Ethan and Lena, with the help of Aunt Del and Reece, dig up Genevieve's grave in order to retrieve the Book of the Moons.
The Casters from the Duchannes family cannot choose whether they turn to the Light or the Dark.
The whole "can't choose your alignment" thing really only gets more horrifying as you think about. When you turn sixteen, you either turn Light and get to stay the way you are, or you go Dark and begin to betray and kill your loved ones. You can't fight it. You can't escape it. Every Duchanne child essentially grows up knowing that they could lose their soul, and there is nothing they can do about it.
The Book of the Moons chose which of them would become Light or Dark, and when the second Natural born into the family made her choice, one of the sides would die.
Apparently, the main reason that Lena and Ethan can't be together is because they can't have sex without it killing Ethan. This stops them from being in a romantic relationship... how, exactly? It's outright stated that because sex would be fatal, they can never get married or have children. What. So sex and children are requirements for marriage now? There are laws stating that you can't get married unless you're going to have sex? And what century are they living in, exactly, that makes it impossible to for Lena to become pregnant with Ethan's child without sexual intercourse being involved? There is no reason that not being able to have sex would stop them from being in love, getting married, and having children. Yes, I understand that for most people, sex is a very important part of an romantic relationship. But the book presents romantic love, marriage, and having children as being completely impossible without sex, which just isn't true.

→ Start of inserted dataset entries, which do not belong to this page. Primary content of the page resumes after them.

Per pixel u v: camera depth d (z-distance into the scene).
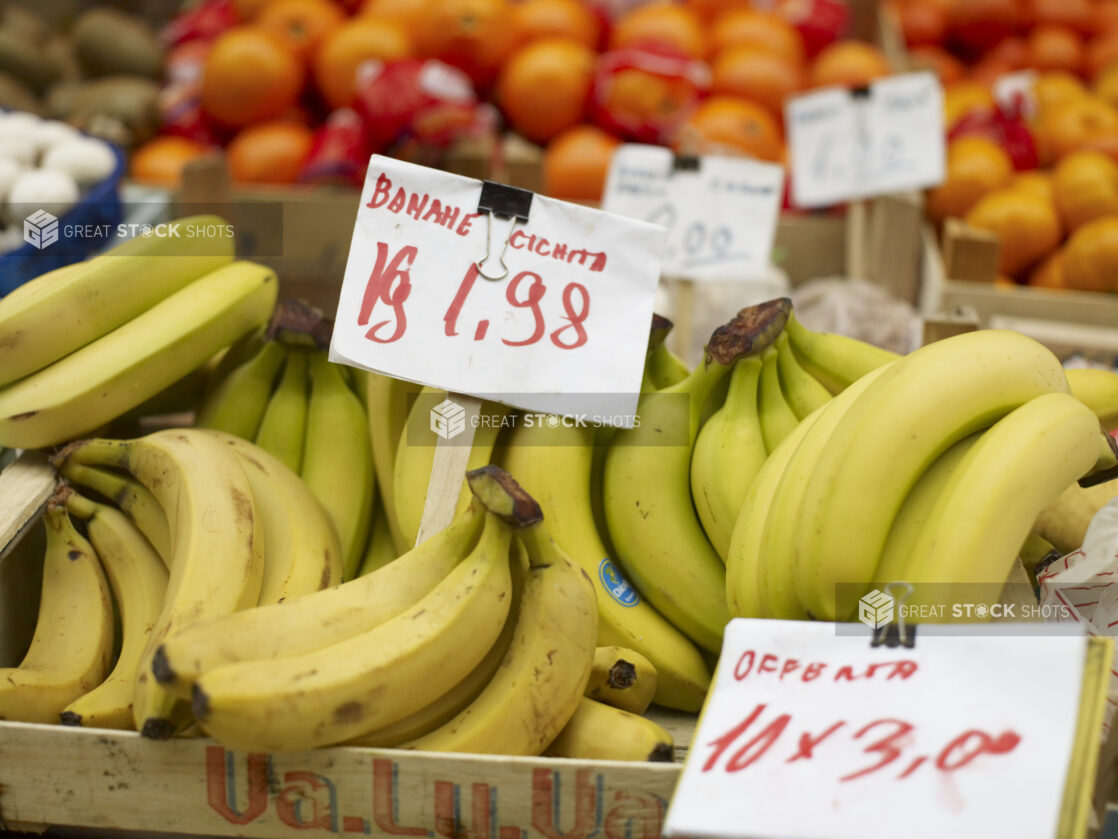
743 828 0.56
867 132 1.72
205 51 2.21
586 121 1.96
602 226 0.86
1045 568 0.83
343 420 0.99
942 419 0.69
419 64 1.81
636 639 0.84
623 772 0.68
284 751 0.66
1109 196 1.71
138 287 0.94
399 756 0.68
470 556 0.72
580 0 2.20
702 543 0.87
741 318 0.89
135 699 0.69
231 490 0.82
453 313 0.85
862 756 0.58
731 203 1.42
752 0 2.37
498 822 0.69
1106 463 0.77
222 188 1.53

For one thing, they're also teenagers. Secondly, a heavy makeout session nearly kills Ethan, so showing any kind of physical affection could be dangerous.
The point is that "not being able to have sex" in no way equates "can never get married or have children".

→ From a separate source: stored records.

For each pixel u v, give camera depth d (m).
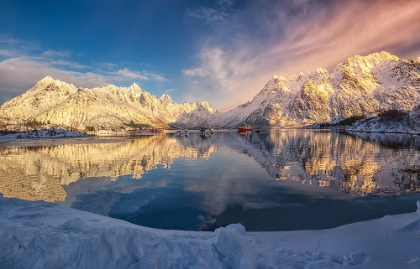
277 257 5.87
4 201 9.92
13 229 5.81
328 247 6.68
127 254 5.19
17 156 33.59
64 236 5.57
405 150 34.59
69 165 25.55
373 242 6.79
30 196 14.59
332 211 11.28
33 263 5.06
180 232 8.22
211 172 21.08
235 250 5.45
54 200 13.84
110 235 5.31
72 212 9.32
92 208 12.52
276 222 10.19
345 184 16.23
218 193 14.73
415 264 5.36
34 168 23.91
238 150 38.25
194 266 5.00
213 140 63.88
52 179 18.98
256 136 81.31
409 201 12.48
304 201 12.88
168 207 12.51
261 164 24.64
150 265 4.76
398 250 6.21
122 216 11.46
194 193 14.84
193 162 26.73
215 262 5.26
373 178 17.88
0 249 5.37
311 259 5.84
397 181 16.89
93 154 35.09
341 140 55.34
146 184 17.16
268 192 14.68
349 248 6.54
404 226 7.43
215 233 7.71
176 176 19.61
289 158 28.34
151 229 8.51
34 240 5.43
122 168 23.50
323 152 33.44
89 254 5.11
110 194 14.88
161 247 5.37
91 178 19.22
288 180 17.66
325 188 15.31
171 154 34.22
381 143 46.16
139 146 48.12
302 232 8.17
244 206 12.39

It doesn't. But it certainly puts a huge crimp in the relationship. Sex and marriage may not be as inextricable as the book paints them, but after a few years of yearning for the person you love and desire more than anything in the world ... while living with them right there ... and having to go to bed alone with only your hand for company? Night after night? Major problem. Very few people could do it.
The fact is that for most people, not being able to have a *physical* relationship would make a *romantic* one difficult, if not outright impossible. While there are people who feel no need for such interaction, we make up a very small slice of the human population, and it's a little foolish to get up in arms because a work of fiction doesn't consider it an option. You're certainly entitled to your personal headcanon regarding your favorite character's sexuality or lack thereof...just not to get angry if canon or the rest of fandom fails to back you up.
Wow. Clearly there are people who feel very strongly about this. I wasn't making any assumptions about anyone's sexuality, nor was I "get[ting] up in arms" about anything, nor was I indulging in headcanon. If you want to boil my original statement down to its most simplistic form, all I said that was sex was presented as something that is a staunch requirement for a romantic relationship, which is not always true. That is a fact. And that is why I placed the subject under Fridge Logic.
To cool everyone's fires, let's just suggest that Lena and Ethan could pursue a relationship like the Pie Maker and Chuck in Pushing Daises - they cannot touch, as it would result in her instant death. However, they continue to have a fulfilling relationship.
I feel like the authors could have made the Can't Have Sex, Ever thing and given it a positive outlook as well. You can't have any hardcore make out sessions or anything more than that but if they really truly are in love than it shouldn't matter as much, not as long as you have them with you. Plus there's also the solution Alisha and Curtis from Misfits came up with.
So what, exactly, would happen to a Duchennes child raised in a culture with different values? Would turning Dark mean something different for them, since Dark is supposed to mean evil?